Общие правила добровольного самоограничения в такой ситуации (правила всегда ограничивают), когда нет никакой ответственности за их нарушение превратятся из гарантии честной работы в лишнее препятствие для развития. А у нас нет никаких средств сделать то, что нам представляется правильным — обязательным, и как-то наказать тех, кто действует иначе.
Ну что мы сделаем с нарушителями? В газету напишем? По телевизору покажем? Это всё уже делалось и ни к чему не привело. Как жертвовали, так и продолжают.
Именно поэтому «Все Вместе» рассматривает «Декларацию» только как часть общего движения в сторону полного запрета уличных сборов наличных денег либо создания правил этого занятия. Правил, нарушение которых будет вести к реальной ответственности перед законом. В противном случае всё это зря.

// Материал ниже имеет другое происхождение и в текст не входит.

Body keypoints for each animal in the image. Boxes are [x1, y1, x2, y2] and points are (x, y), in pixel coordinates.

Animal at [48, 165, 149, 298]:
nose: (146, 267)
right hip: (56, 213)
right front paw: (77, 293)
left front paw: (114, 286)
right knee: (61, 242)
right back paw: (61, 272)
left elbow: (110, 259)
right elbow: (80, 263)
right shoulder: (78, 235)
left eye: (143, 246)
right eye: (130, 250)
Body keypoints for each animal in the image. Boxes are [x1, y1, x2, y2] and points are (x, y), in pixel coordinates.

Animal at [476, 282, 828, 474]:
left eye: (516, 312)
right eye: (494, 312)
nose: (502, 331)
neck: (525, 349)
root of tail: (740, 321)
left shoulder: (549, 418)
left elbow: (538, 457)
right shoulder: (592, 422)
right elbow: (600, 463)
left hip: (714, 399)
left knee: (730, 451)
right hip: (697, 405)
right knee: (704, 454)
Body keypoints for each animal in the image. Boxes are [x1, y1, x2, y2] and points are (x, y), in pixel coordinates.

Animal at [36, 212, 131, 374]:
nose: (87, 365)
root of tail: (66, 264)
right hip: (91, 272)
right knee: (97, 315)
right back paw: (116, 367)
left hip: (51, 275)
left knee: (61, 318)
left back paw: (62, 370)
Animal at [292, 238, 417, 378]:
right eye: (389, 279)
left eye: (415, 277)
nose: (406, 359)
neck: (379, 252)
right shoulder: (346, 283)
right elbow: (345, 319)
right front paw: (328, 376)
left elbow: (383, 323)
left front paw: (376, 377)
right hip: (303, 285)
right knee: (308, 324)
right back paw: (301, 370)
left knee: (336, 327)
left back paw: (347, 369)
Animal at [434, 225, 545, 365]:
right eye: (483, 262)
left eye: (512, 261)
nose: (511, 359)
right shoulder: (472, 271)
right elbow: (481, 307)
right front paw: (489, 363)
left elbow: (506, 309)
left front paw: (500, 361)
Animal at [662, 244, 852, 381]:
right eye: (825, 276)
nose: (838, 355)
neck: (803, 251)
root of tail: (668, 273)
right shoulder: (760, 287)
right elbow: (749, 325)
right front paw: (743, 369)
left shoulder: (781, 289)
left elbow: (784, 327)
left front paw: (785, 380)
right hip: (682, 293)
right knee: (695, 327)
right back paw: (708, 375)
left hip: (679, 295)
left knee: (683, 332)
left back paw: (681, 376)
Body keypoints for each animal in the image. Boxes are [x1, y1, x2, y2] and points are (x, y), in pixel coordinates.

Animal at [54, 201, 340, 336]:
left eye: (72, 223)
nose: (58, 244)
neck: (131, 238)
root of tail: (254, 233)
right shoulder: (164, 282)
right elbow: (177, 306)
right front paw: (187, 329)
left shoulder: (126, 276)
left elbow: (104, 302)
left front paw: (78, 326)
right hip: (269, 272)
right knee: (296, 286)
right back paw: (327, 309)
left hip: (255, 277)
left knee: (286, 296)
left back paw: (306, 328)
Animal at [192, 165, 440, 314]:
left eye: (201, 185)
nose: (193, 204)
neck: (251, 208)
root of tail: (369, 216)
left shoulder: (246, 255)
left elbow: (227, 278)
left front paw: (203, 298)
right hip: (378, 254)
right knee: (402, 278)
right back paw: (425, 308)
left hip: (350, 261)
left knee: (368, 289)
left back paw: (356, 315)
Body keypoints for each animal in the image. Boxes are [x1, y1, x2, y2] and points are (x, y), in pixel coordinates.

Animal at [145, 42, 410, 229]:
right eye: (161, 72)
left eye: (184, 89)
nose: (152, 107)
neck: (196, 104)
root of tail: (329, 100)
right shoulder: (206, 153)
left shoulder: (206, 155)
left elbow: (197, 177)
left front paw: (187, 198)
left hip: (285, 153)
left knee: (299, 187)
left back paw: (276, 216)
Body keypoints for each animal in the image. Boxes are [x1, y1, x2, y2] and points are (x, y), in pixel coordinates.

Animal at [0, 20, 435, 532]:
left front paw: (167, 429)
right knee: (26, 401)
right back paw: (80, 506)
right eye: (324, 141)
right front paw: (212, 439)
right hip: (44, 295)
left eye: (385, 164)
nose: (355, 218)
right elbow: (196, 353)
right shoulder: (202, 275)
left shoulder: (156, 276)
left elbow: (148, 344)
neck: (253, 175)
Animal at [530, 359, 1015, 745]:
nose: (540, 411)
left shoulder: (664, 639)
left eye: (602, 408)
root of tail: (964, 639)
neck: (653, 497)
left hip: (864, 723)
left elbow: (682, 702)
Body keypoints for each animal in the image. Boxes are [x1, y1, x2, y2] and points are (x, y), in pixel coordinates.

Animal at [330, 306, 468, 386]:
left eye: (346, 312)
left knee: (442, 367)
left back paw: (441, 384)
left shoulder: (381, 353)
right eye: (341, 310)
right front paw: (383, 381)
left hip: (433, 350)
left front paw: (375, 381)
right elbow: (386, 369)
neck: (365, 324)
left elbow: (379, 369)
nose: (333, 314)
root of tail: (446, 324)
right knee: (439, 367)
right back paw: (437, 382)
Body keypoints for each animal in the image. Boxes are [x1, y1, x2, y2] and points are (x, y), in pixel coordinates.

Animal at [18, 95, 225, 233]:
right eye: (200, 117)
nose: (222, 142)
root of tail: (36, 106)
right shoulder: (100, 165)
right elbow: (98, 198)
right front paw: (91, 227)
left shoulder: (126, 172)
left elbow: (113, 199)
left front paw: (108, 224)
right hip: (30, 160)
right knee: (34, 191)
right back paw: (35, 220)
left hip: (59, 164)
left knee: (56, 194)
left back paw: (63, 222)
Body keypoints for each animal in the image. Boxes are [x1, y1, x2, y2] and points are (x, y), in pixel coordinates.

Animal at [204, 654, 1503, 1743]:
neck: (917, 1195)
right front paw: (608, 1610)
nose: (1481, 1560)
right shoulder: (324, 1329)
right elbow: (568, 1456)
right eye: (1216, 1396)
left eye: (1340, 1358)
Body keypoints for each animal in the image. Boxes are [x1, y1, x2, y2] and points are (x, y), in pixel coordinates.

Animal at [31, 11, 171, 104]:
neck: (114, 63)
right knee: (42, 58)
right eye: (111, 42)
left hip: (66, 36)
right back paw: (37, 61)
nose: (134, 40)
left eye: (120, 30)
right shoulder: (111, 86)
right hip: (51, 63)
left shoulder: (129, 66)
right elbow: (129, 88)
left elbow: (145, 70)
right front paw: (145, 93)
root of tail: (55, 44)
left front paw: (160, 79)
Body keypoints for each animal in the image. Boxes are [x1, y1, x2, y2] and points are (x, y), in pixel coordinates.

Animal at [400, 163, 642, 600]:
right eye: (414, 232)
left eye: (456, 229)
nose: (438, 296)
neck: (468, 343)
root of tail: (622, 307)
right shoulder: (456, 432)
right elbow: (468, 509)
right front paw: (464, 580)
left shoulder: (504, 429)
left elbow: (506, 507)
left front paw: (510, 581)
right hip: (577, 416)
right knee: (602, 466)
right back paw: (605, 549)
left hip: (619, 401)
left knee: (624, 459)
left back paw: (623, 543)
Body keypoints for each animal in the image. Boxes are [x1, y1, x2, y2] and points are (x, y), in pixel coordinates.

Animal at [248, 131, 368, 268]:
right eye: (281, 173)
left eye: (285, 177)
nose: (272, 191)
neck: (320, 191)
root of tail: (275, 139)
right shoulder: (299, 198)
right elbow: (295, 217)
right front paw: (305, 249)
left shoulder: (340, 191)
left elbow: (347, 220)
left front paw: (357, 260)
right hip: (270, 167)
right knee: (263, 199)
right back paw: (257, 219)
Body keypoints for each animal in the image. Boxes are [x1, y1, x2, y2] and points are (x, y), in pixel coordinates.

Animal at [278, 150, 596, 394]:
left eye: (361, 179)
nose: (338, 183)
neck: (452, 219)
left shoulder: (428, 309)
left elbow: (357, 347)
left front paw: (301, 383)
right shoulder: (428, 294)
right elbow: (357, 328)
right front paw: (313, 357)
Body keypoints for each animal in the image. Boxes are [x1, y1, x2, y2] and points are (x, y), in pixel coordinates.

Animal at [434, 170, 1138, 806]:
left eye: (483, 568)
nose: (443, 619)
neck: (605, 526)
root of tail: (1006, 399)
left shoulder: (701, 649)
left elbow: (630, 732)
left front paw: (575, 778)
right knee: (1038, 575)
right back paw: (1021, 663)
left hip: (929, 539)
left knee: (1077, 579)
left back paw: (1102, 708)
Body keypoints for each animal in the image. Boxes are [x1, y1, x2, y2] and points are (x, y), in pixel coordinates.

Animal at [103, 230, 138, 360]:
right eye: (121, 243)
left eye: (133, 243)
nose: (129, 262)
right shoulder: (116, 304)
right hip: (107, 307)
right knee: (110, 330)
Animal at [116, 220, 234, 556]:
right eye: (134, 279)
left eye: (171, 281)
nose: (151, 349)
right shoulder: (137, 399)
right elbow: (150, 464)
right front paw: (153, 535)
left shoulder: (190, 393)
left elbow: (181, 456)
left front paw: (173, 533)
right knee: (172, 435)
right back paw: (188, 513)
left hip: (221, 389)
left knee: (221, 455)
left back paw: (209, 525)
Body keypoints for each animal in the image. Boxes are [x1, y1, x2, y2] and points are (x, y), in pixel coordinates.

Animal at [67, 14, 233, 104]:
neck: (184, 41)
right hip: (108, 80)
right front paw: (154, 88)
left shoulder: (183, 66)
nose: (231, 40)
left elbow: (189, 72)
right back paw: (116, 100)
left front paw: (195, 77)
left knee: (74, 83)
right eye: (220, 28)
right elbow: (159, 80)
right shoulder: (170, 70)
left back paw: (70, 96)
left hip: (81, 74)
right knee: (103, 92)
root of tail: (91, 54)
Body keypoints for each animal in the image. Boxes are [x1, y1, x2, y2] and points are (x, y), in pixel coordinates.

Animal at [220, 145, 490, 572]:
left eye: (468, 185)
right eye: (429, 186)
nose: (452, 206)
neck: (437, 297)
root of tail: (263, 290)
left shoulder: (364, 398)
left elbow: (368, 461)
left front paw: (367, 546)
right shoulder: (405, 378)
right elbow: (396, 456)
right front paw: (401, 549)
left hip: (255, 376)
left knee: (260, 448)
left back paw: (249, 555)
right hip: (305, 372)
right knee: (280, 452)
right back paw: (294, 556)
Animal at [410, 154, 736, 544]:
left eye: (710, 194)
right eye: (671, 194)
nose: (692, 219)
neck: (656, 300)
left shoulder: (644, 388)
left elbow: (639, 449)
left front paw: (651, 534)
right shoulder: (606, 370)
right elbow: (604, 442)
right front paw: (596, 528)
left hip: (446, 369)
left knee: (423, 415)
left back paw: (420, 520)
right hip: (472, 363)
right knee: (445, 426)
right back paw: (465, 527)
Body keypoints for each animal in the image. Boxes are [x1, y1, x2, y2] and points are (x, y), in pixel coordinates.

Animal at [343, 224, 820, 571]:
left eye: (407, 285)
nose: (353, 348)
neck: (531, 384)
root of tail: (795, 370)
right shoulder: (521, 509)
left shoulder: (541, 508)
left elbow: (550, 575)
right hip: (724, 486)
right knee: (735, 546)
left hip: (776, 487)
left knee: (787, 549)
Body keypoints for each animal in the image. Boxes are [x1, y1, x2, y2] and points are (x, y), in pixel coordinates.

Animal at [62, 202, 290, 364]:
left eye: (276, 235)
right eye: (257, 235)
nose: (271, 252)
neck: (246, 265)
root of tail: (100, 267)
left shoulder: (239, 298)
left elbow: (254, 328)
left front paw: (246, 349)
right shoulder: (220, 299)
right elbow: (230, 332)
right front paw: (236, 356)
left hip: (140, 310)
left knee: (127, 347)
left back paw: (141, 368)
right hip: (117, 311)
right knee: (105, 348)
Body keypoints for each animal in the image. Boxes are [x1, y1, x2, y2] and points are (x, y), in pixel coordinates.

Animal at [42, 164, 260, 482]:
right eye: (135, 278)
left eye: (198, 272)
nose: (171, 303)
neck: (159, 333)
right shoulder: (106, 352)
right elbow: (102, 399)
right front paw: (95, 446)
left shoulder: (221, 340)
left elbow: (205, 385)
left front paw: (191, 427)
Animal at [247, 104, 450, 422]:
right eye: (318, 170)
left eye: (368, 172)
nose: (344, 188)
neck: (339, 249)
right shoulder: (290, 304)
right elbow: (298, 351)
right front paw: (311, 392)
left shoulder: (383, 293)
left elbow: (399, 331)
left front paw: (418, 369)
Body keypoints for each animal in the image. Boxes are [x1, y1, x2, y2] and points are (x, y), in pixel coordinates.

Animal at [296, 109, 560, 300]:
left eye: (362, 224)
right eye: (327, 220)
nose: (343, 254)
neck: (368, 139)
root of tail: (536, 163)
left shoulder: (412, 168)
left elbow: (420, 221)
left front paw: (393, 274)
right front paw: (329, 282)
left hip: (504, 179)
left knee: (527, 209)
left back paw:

Сейчас, пока ещё, мы сильнее. Мы долго учились, у нас есть связи со СМИ и звёздами, контакт с государством и репутация в глазах публики. Однако это временное положение. Уличные сборщики быстро накапливают ресурс, интернет-мошенники активно изучают таргетирование рекламных кампаний в социальных сетях. И те, и другие научились прекрасно мимикрировать под честную работу.
Уважаемый Лев Сергеевич ошибается, говоря об «аферистах в фальшивых майках с именами честных фондов» — проблема уже в аферистах в настоящих майках с именами фондов не вполне честных. Хотя у них есть юридические лица, попечительские советы, сайты, благодарственные письма от госучреждений и даже отчёты.
Нет только совести, что в условиях отсутствия обязательных правил превращается в конкурентное преимущество.